Angka Kelahiran Turun, Pemerintah Soroti Tren Tunda Nikah

- Jumlah kelahiran bayi turun dari 4,58 juta pada 2020 menjadi 4,44 juta pada 2025.
- Wihaji mengingatkan penundaan pernikahan perlu memperhatikan batas kesehatan reproduksi.
- Pemerintah mendorong edukasi pranikah, pendewasaan usia perkawinan, jaminan sosial, dan dukungan keluarga muda.
Jakarta, IDN Times - Menteri Kependudukan dan Pembangunan Keluarga/Kepala BKKBN, Wihaji, mengingatkan generasi muda agar penundaan pernikahan tidak melewati batas kesehatan reproduksi. Hal itu disampaikan di tengah penurunan jumlah kelahiran di Indonesia yang dinilai dapat berdampak pada struktur penduduk dan bonus demografi dalam jangka panjang.
"Saya menghormati dan menghargai orang yang menunda, selama itu dalam konteks kebaikan, seperti memperbaiki pendidikan, karier, mental, dan ekonomi.

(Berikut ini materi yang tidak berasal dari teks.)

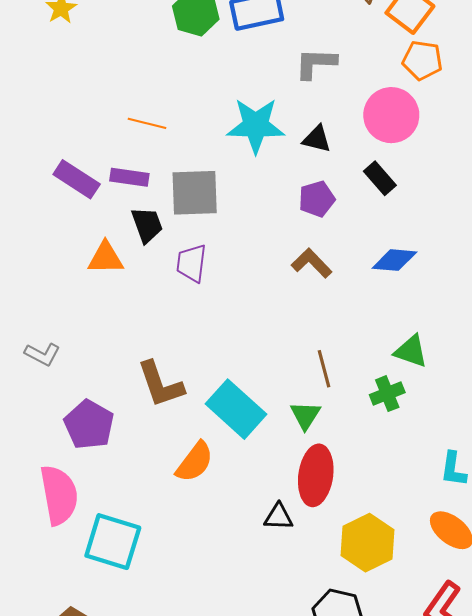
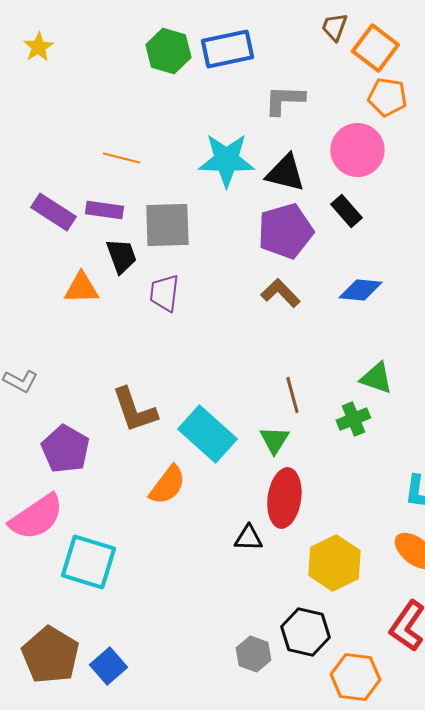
black triangle: (317, 139) -> (285, 173), size x1.4
purple pentagon: (317, 199) -> (285, 231), size x1.6
pink semicircle: (59, 495) -> (36, 517), turned 66

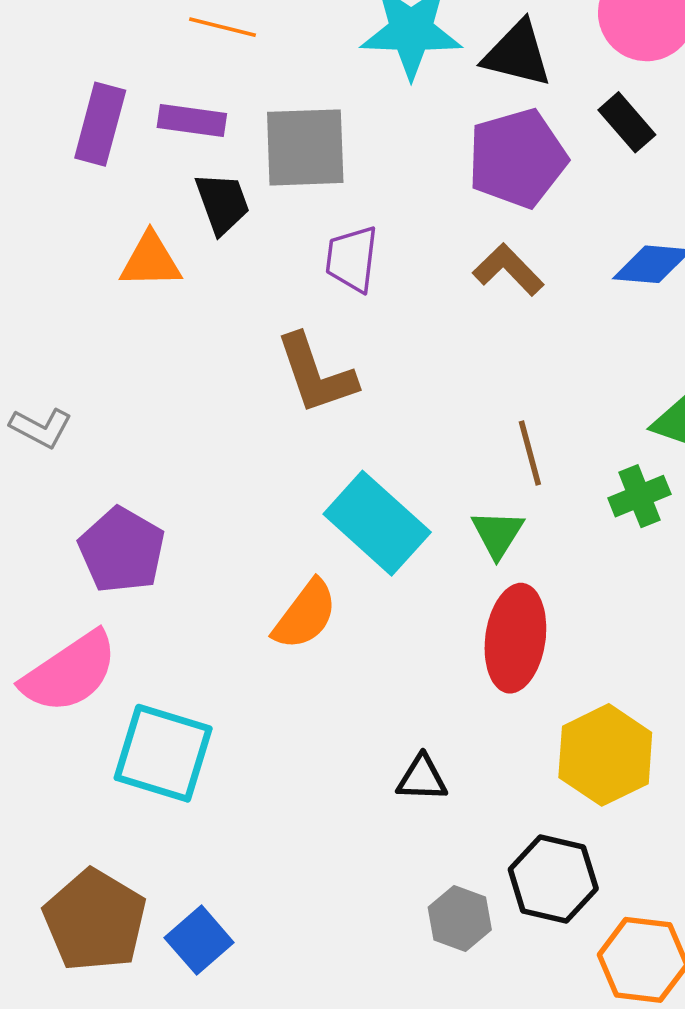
purple rectangle: (53, 212) -> (100, 124), turned 72
purple trapezoid: (164, 293) -> (352, 259), moved
brown L-shape: (134, 410) -> (316, 374), moved
black triangle: (248, 538) -> (422, 778), moved

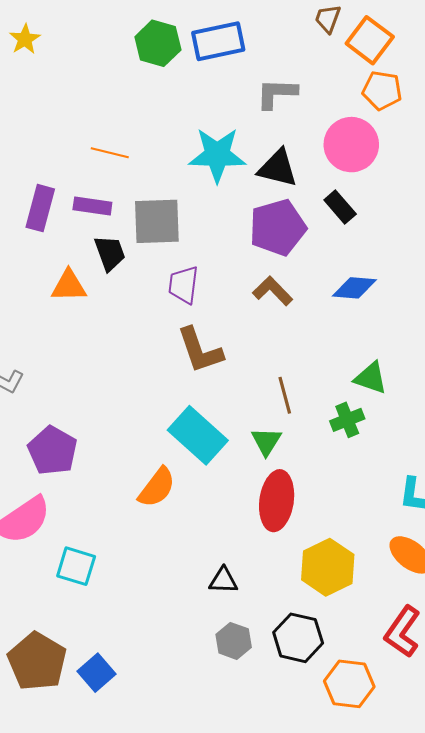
brown L-shape: (316, 374) -> (200, 350), moved
cyan square: (163, 753) -> (76, 566), size x0.7
gray hexagon: (460, 919) -> (234, 641), moved

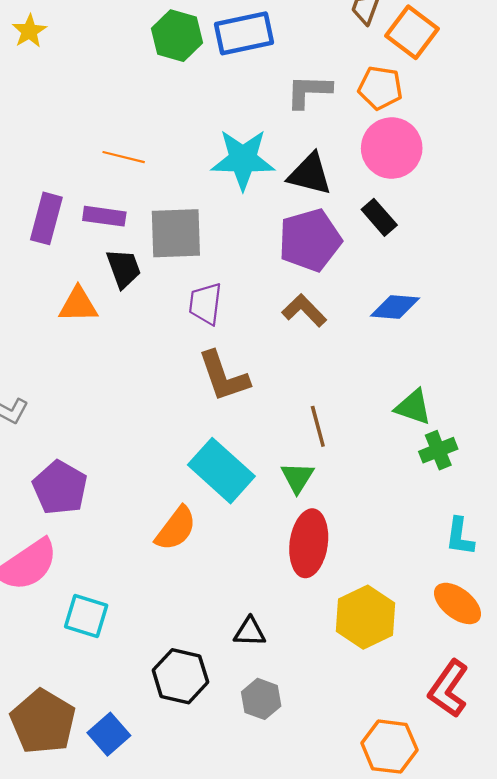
orange pentagon: (382, 90) -> (380, 88), moved
green cross: (347, 420) -> (438, 450), moved
black hexagon: (298, 638) -> (180, 676), moved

Tetapi jangan sampai penundaan itu kemudian melewati batas kesehatan reproduksi yang perlu diperhatikan," kata Wihaji dalam keterangannya, dikutip Rabu (26/8/2026).
1. Kelahiran Indonesia terus menurun

Mendukbangga/Kepala BKKBN Wihaji berbincang dengan peserta wisuda Sekolah Lansia di Kabupaten Ogan Ilir, Sumatra Selatan, Selasa (15/4/2025). (ANTARA/HO-Kemendukbangga-BKKBN) Berdasarkan data Supas 2025 BPS, jumlah kelahiran bayi turun dari 4,58 juta pada 2020 menjadi 4,44 juta pada 2025. Artinya, terjadi penurunan sekitar 142 ribu kelahiran per tahun. Pada periode yang sama, proporsi anak usia dini juga turun dari 11,44 persen menjadi 11,08 persen.
2. Tunda nikah dipengaruhi banyak faktor, tapi ada sisi positifnya

Menteri Kementerian Kependudukan dan Pembangunan Keluarga RI sekaligus Kepala Badan Kependudukan dan Keluarga Berencana Nasional (BKKBN) Wihaji. (IDN Times/Teri). Wihaji mengatakan, keputusan generasi muda menunda pernikahan berkaitan dengan pendidikan, karier, tekanan ekonomi, kesiapan mental, norma sosial, dan perubahan budaya. Penelitian Universitas Respati Yogyakarta 2023 menyebut pendidikan dan karier menjadi faktor bagi 64 persen responden, disusul tekanan dan ketidakpastian ekonomi 63 persen.
Namun, pemerintah juga melihat sisi positif berupa pendewasaan usia perkawinan dan kesiapan hidup yang dapat membantu menekan perkawinan usia dini.
3. Bonus demografi tak otomatis jadi bonus ekonomi

Menteri Kependudukan dan Pembangunan Keluarga sekaligus Kepala BKKBN, Wihaji, saat diwawancarai usai menghadiri puncak peringatan Hari Keluarga Nasional (Harganas) ke-32 di Lapangan Karebosi, Makassar, Senin (27/7/2025). (IDN Times/Asrhawi Muin) Dinamika fertilitas menjadi perhatian karena Indonesia sedang memanfaatkan bonus demografi. Saat ini, 69 persen penduduk berada pada kelompok usia produktif 15-64 tahun. Wihaji mengatakan kondisi tersebut tidak otomatis menjadi bonus ekonomi jika penduduk usia produktif tidak memiliki kualitas SDM dan tidak terserap dalam pekerjaan produktif.
Kemendukbangga/BKKBN mendorong edukasi dan bimbingan pranikah, pendewasaan usia perkawinan, akses jaminan sosial, serta dukungan bagi keluarga muda. Pemerintah juga menjalankan Taman Asuh Sayang Anak (TAMASYA) sebagai salah satu Program Prioritas Kemendukbangga/BKKBN.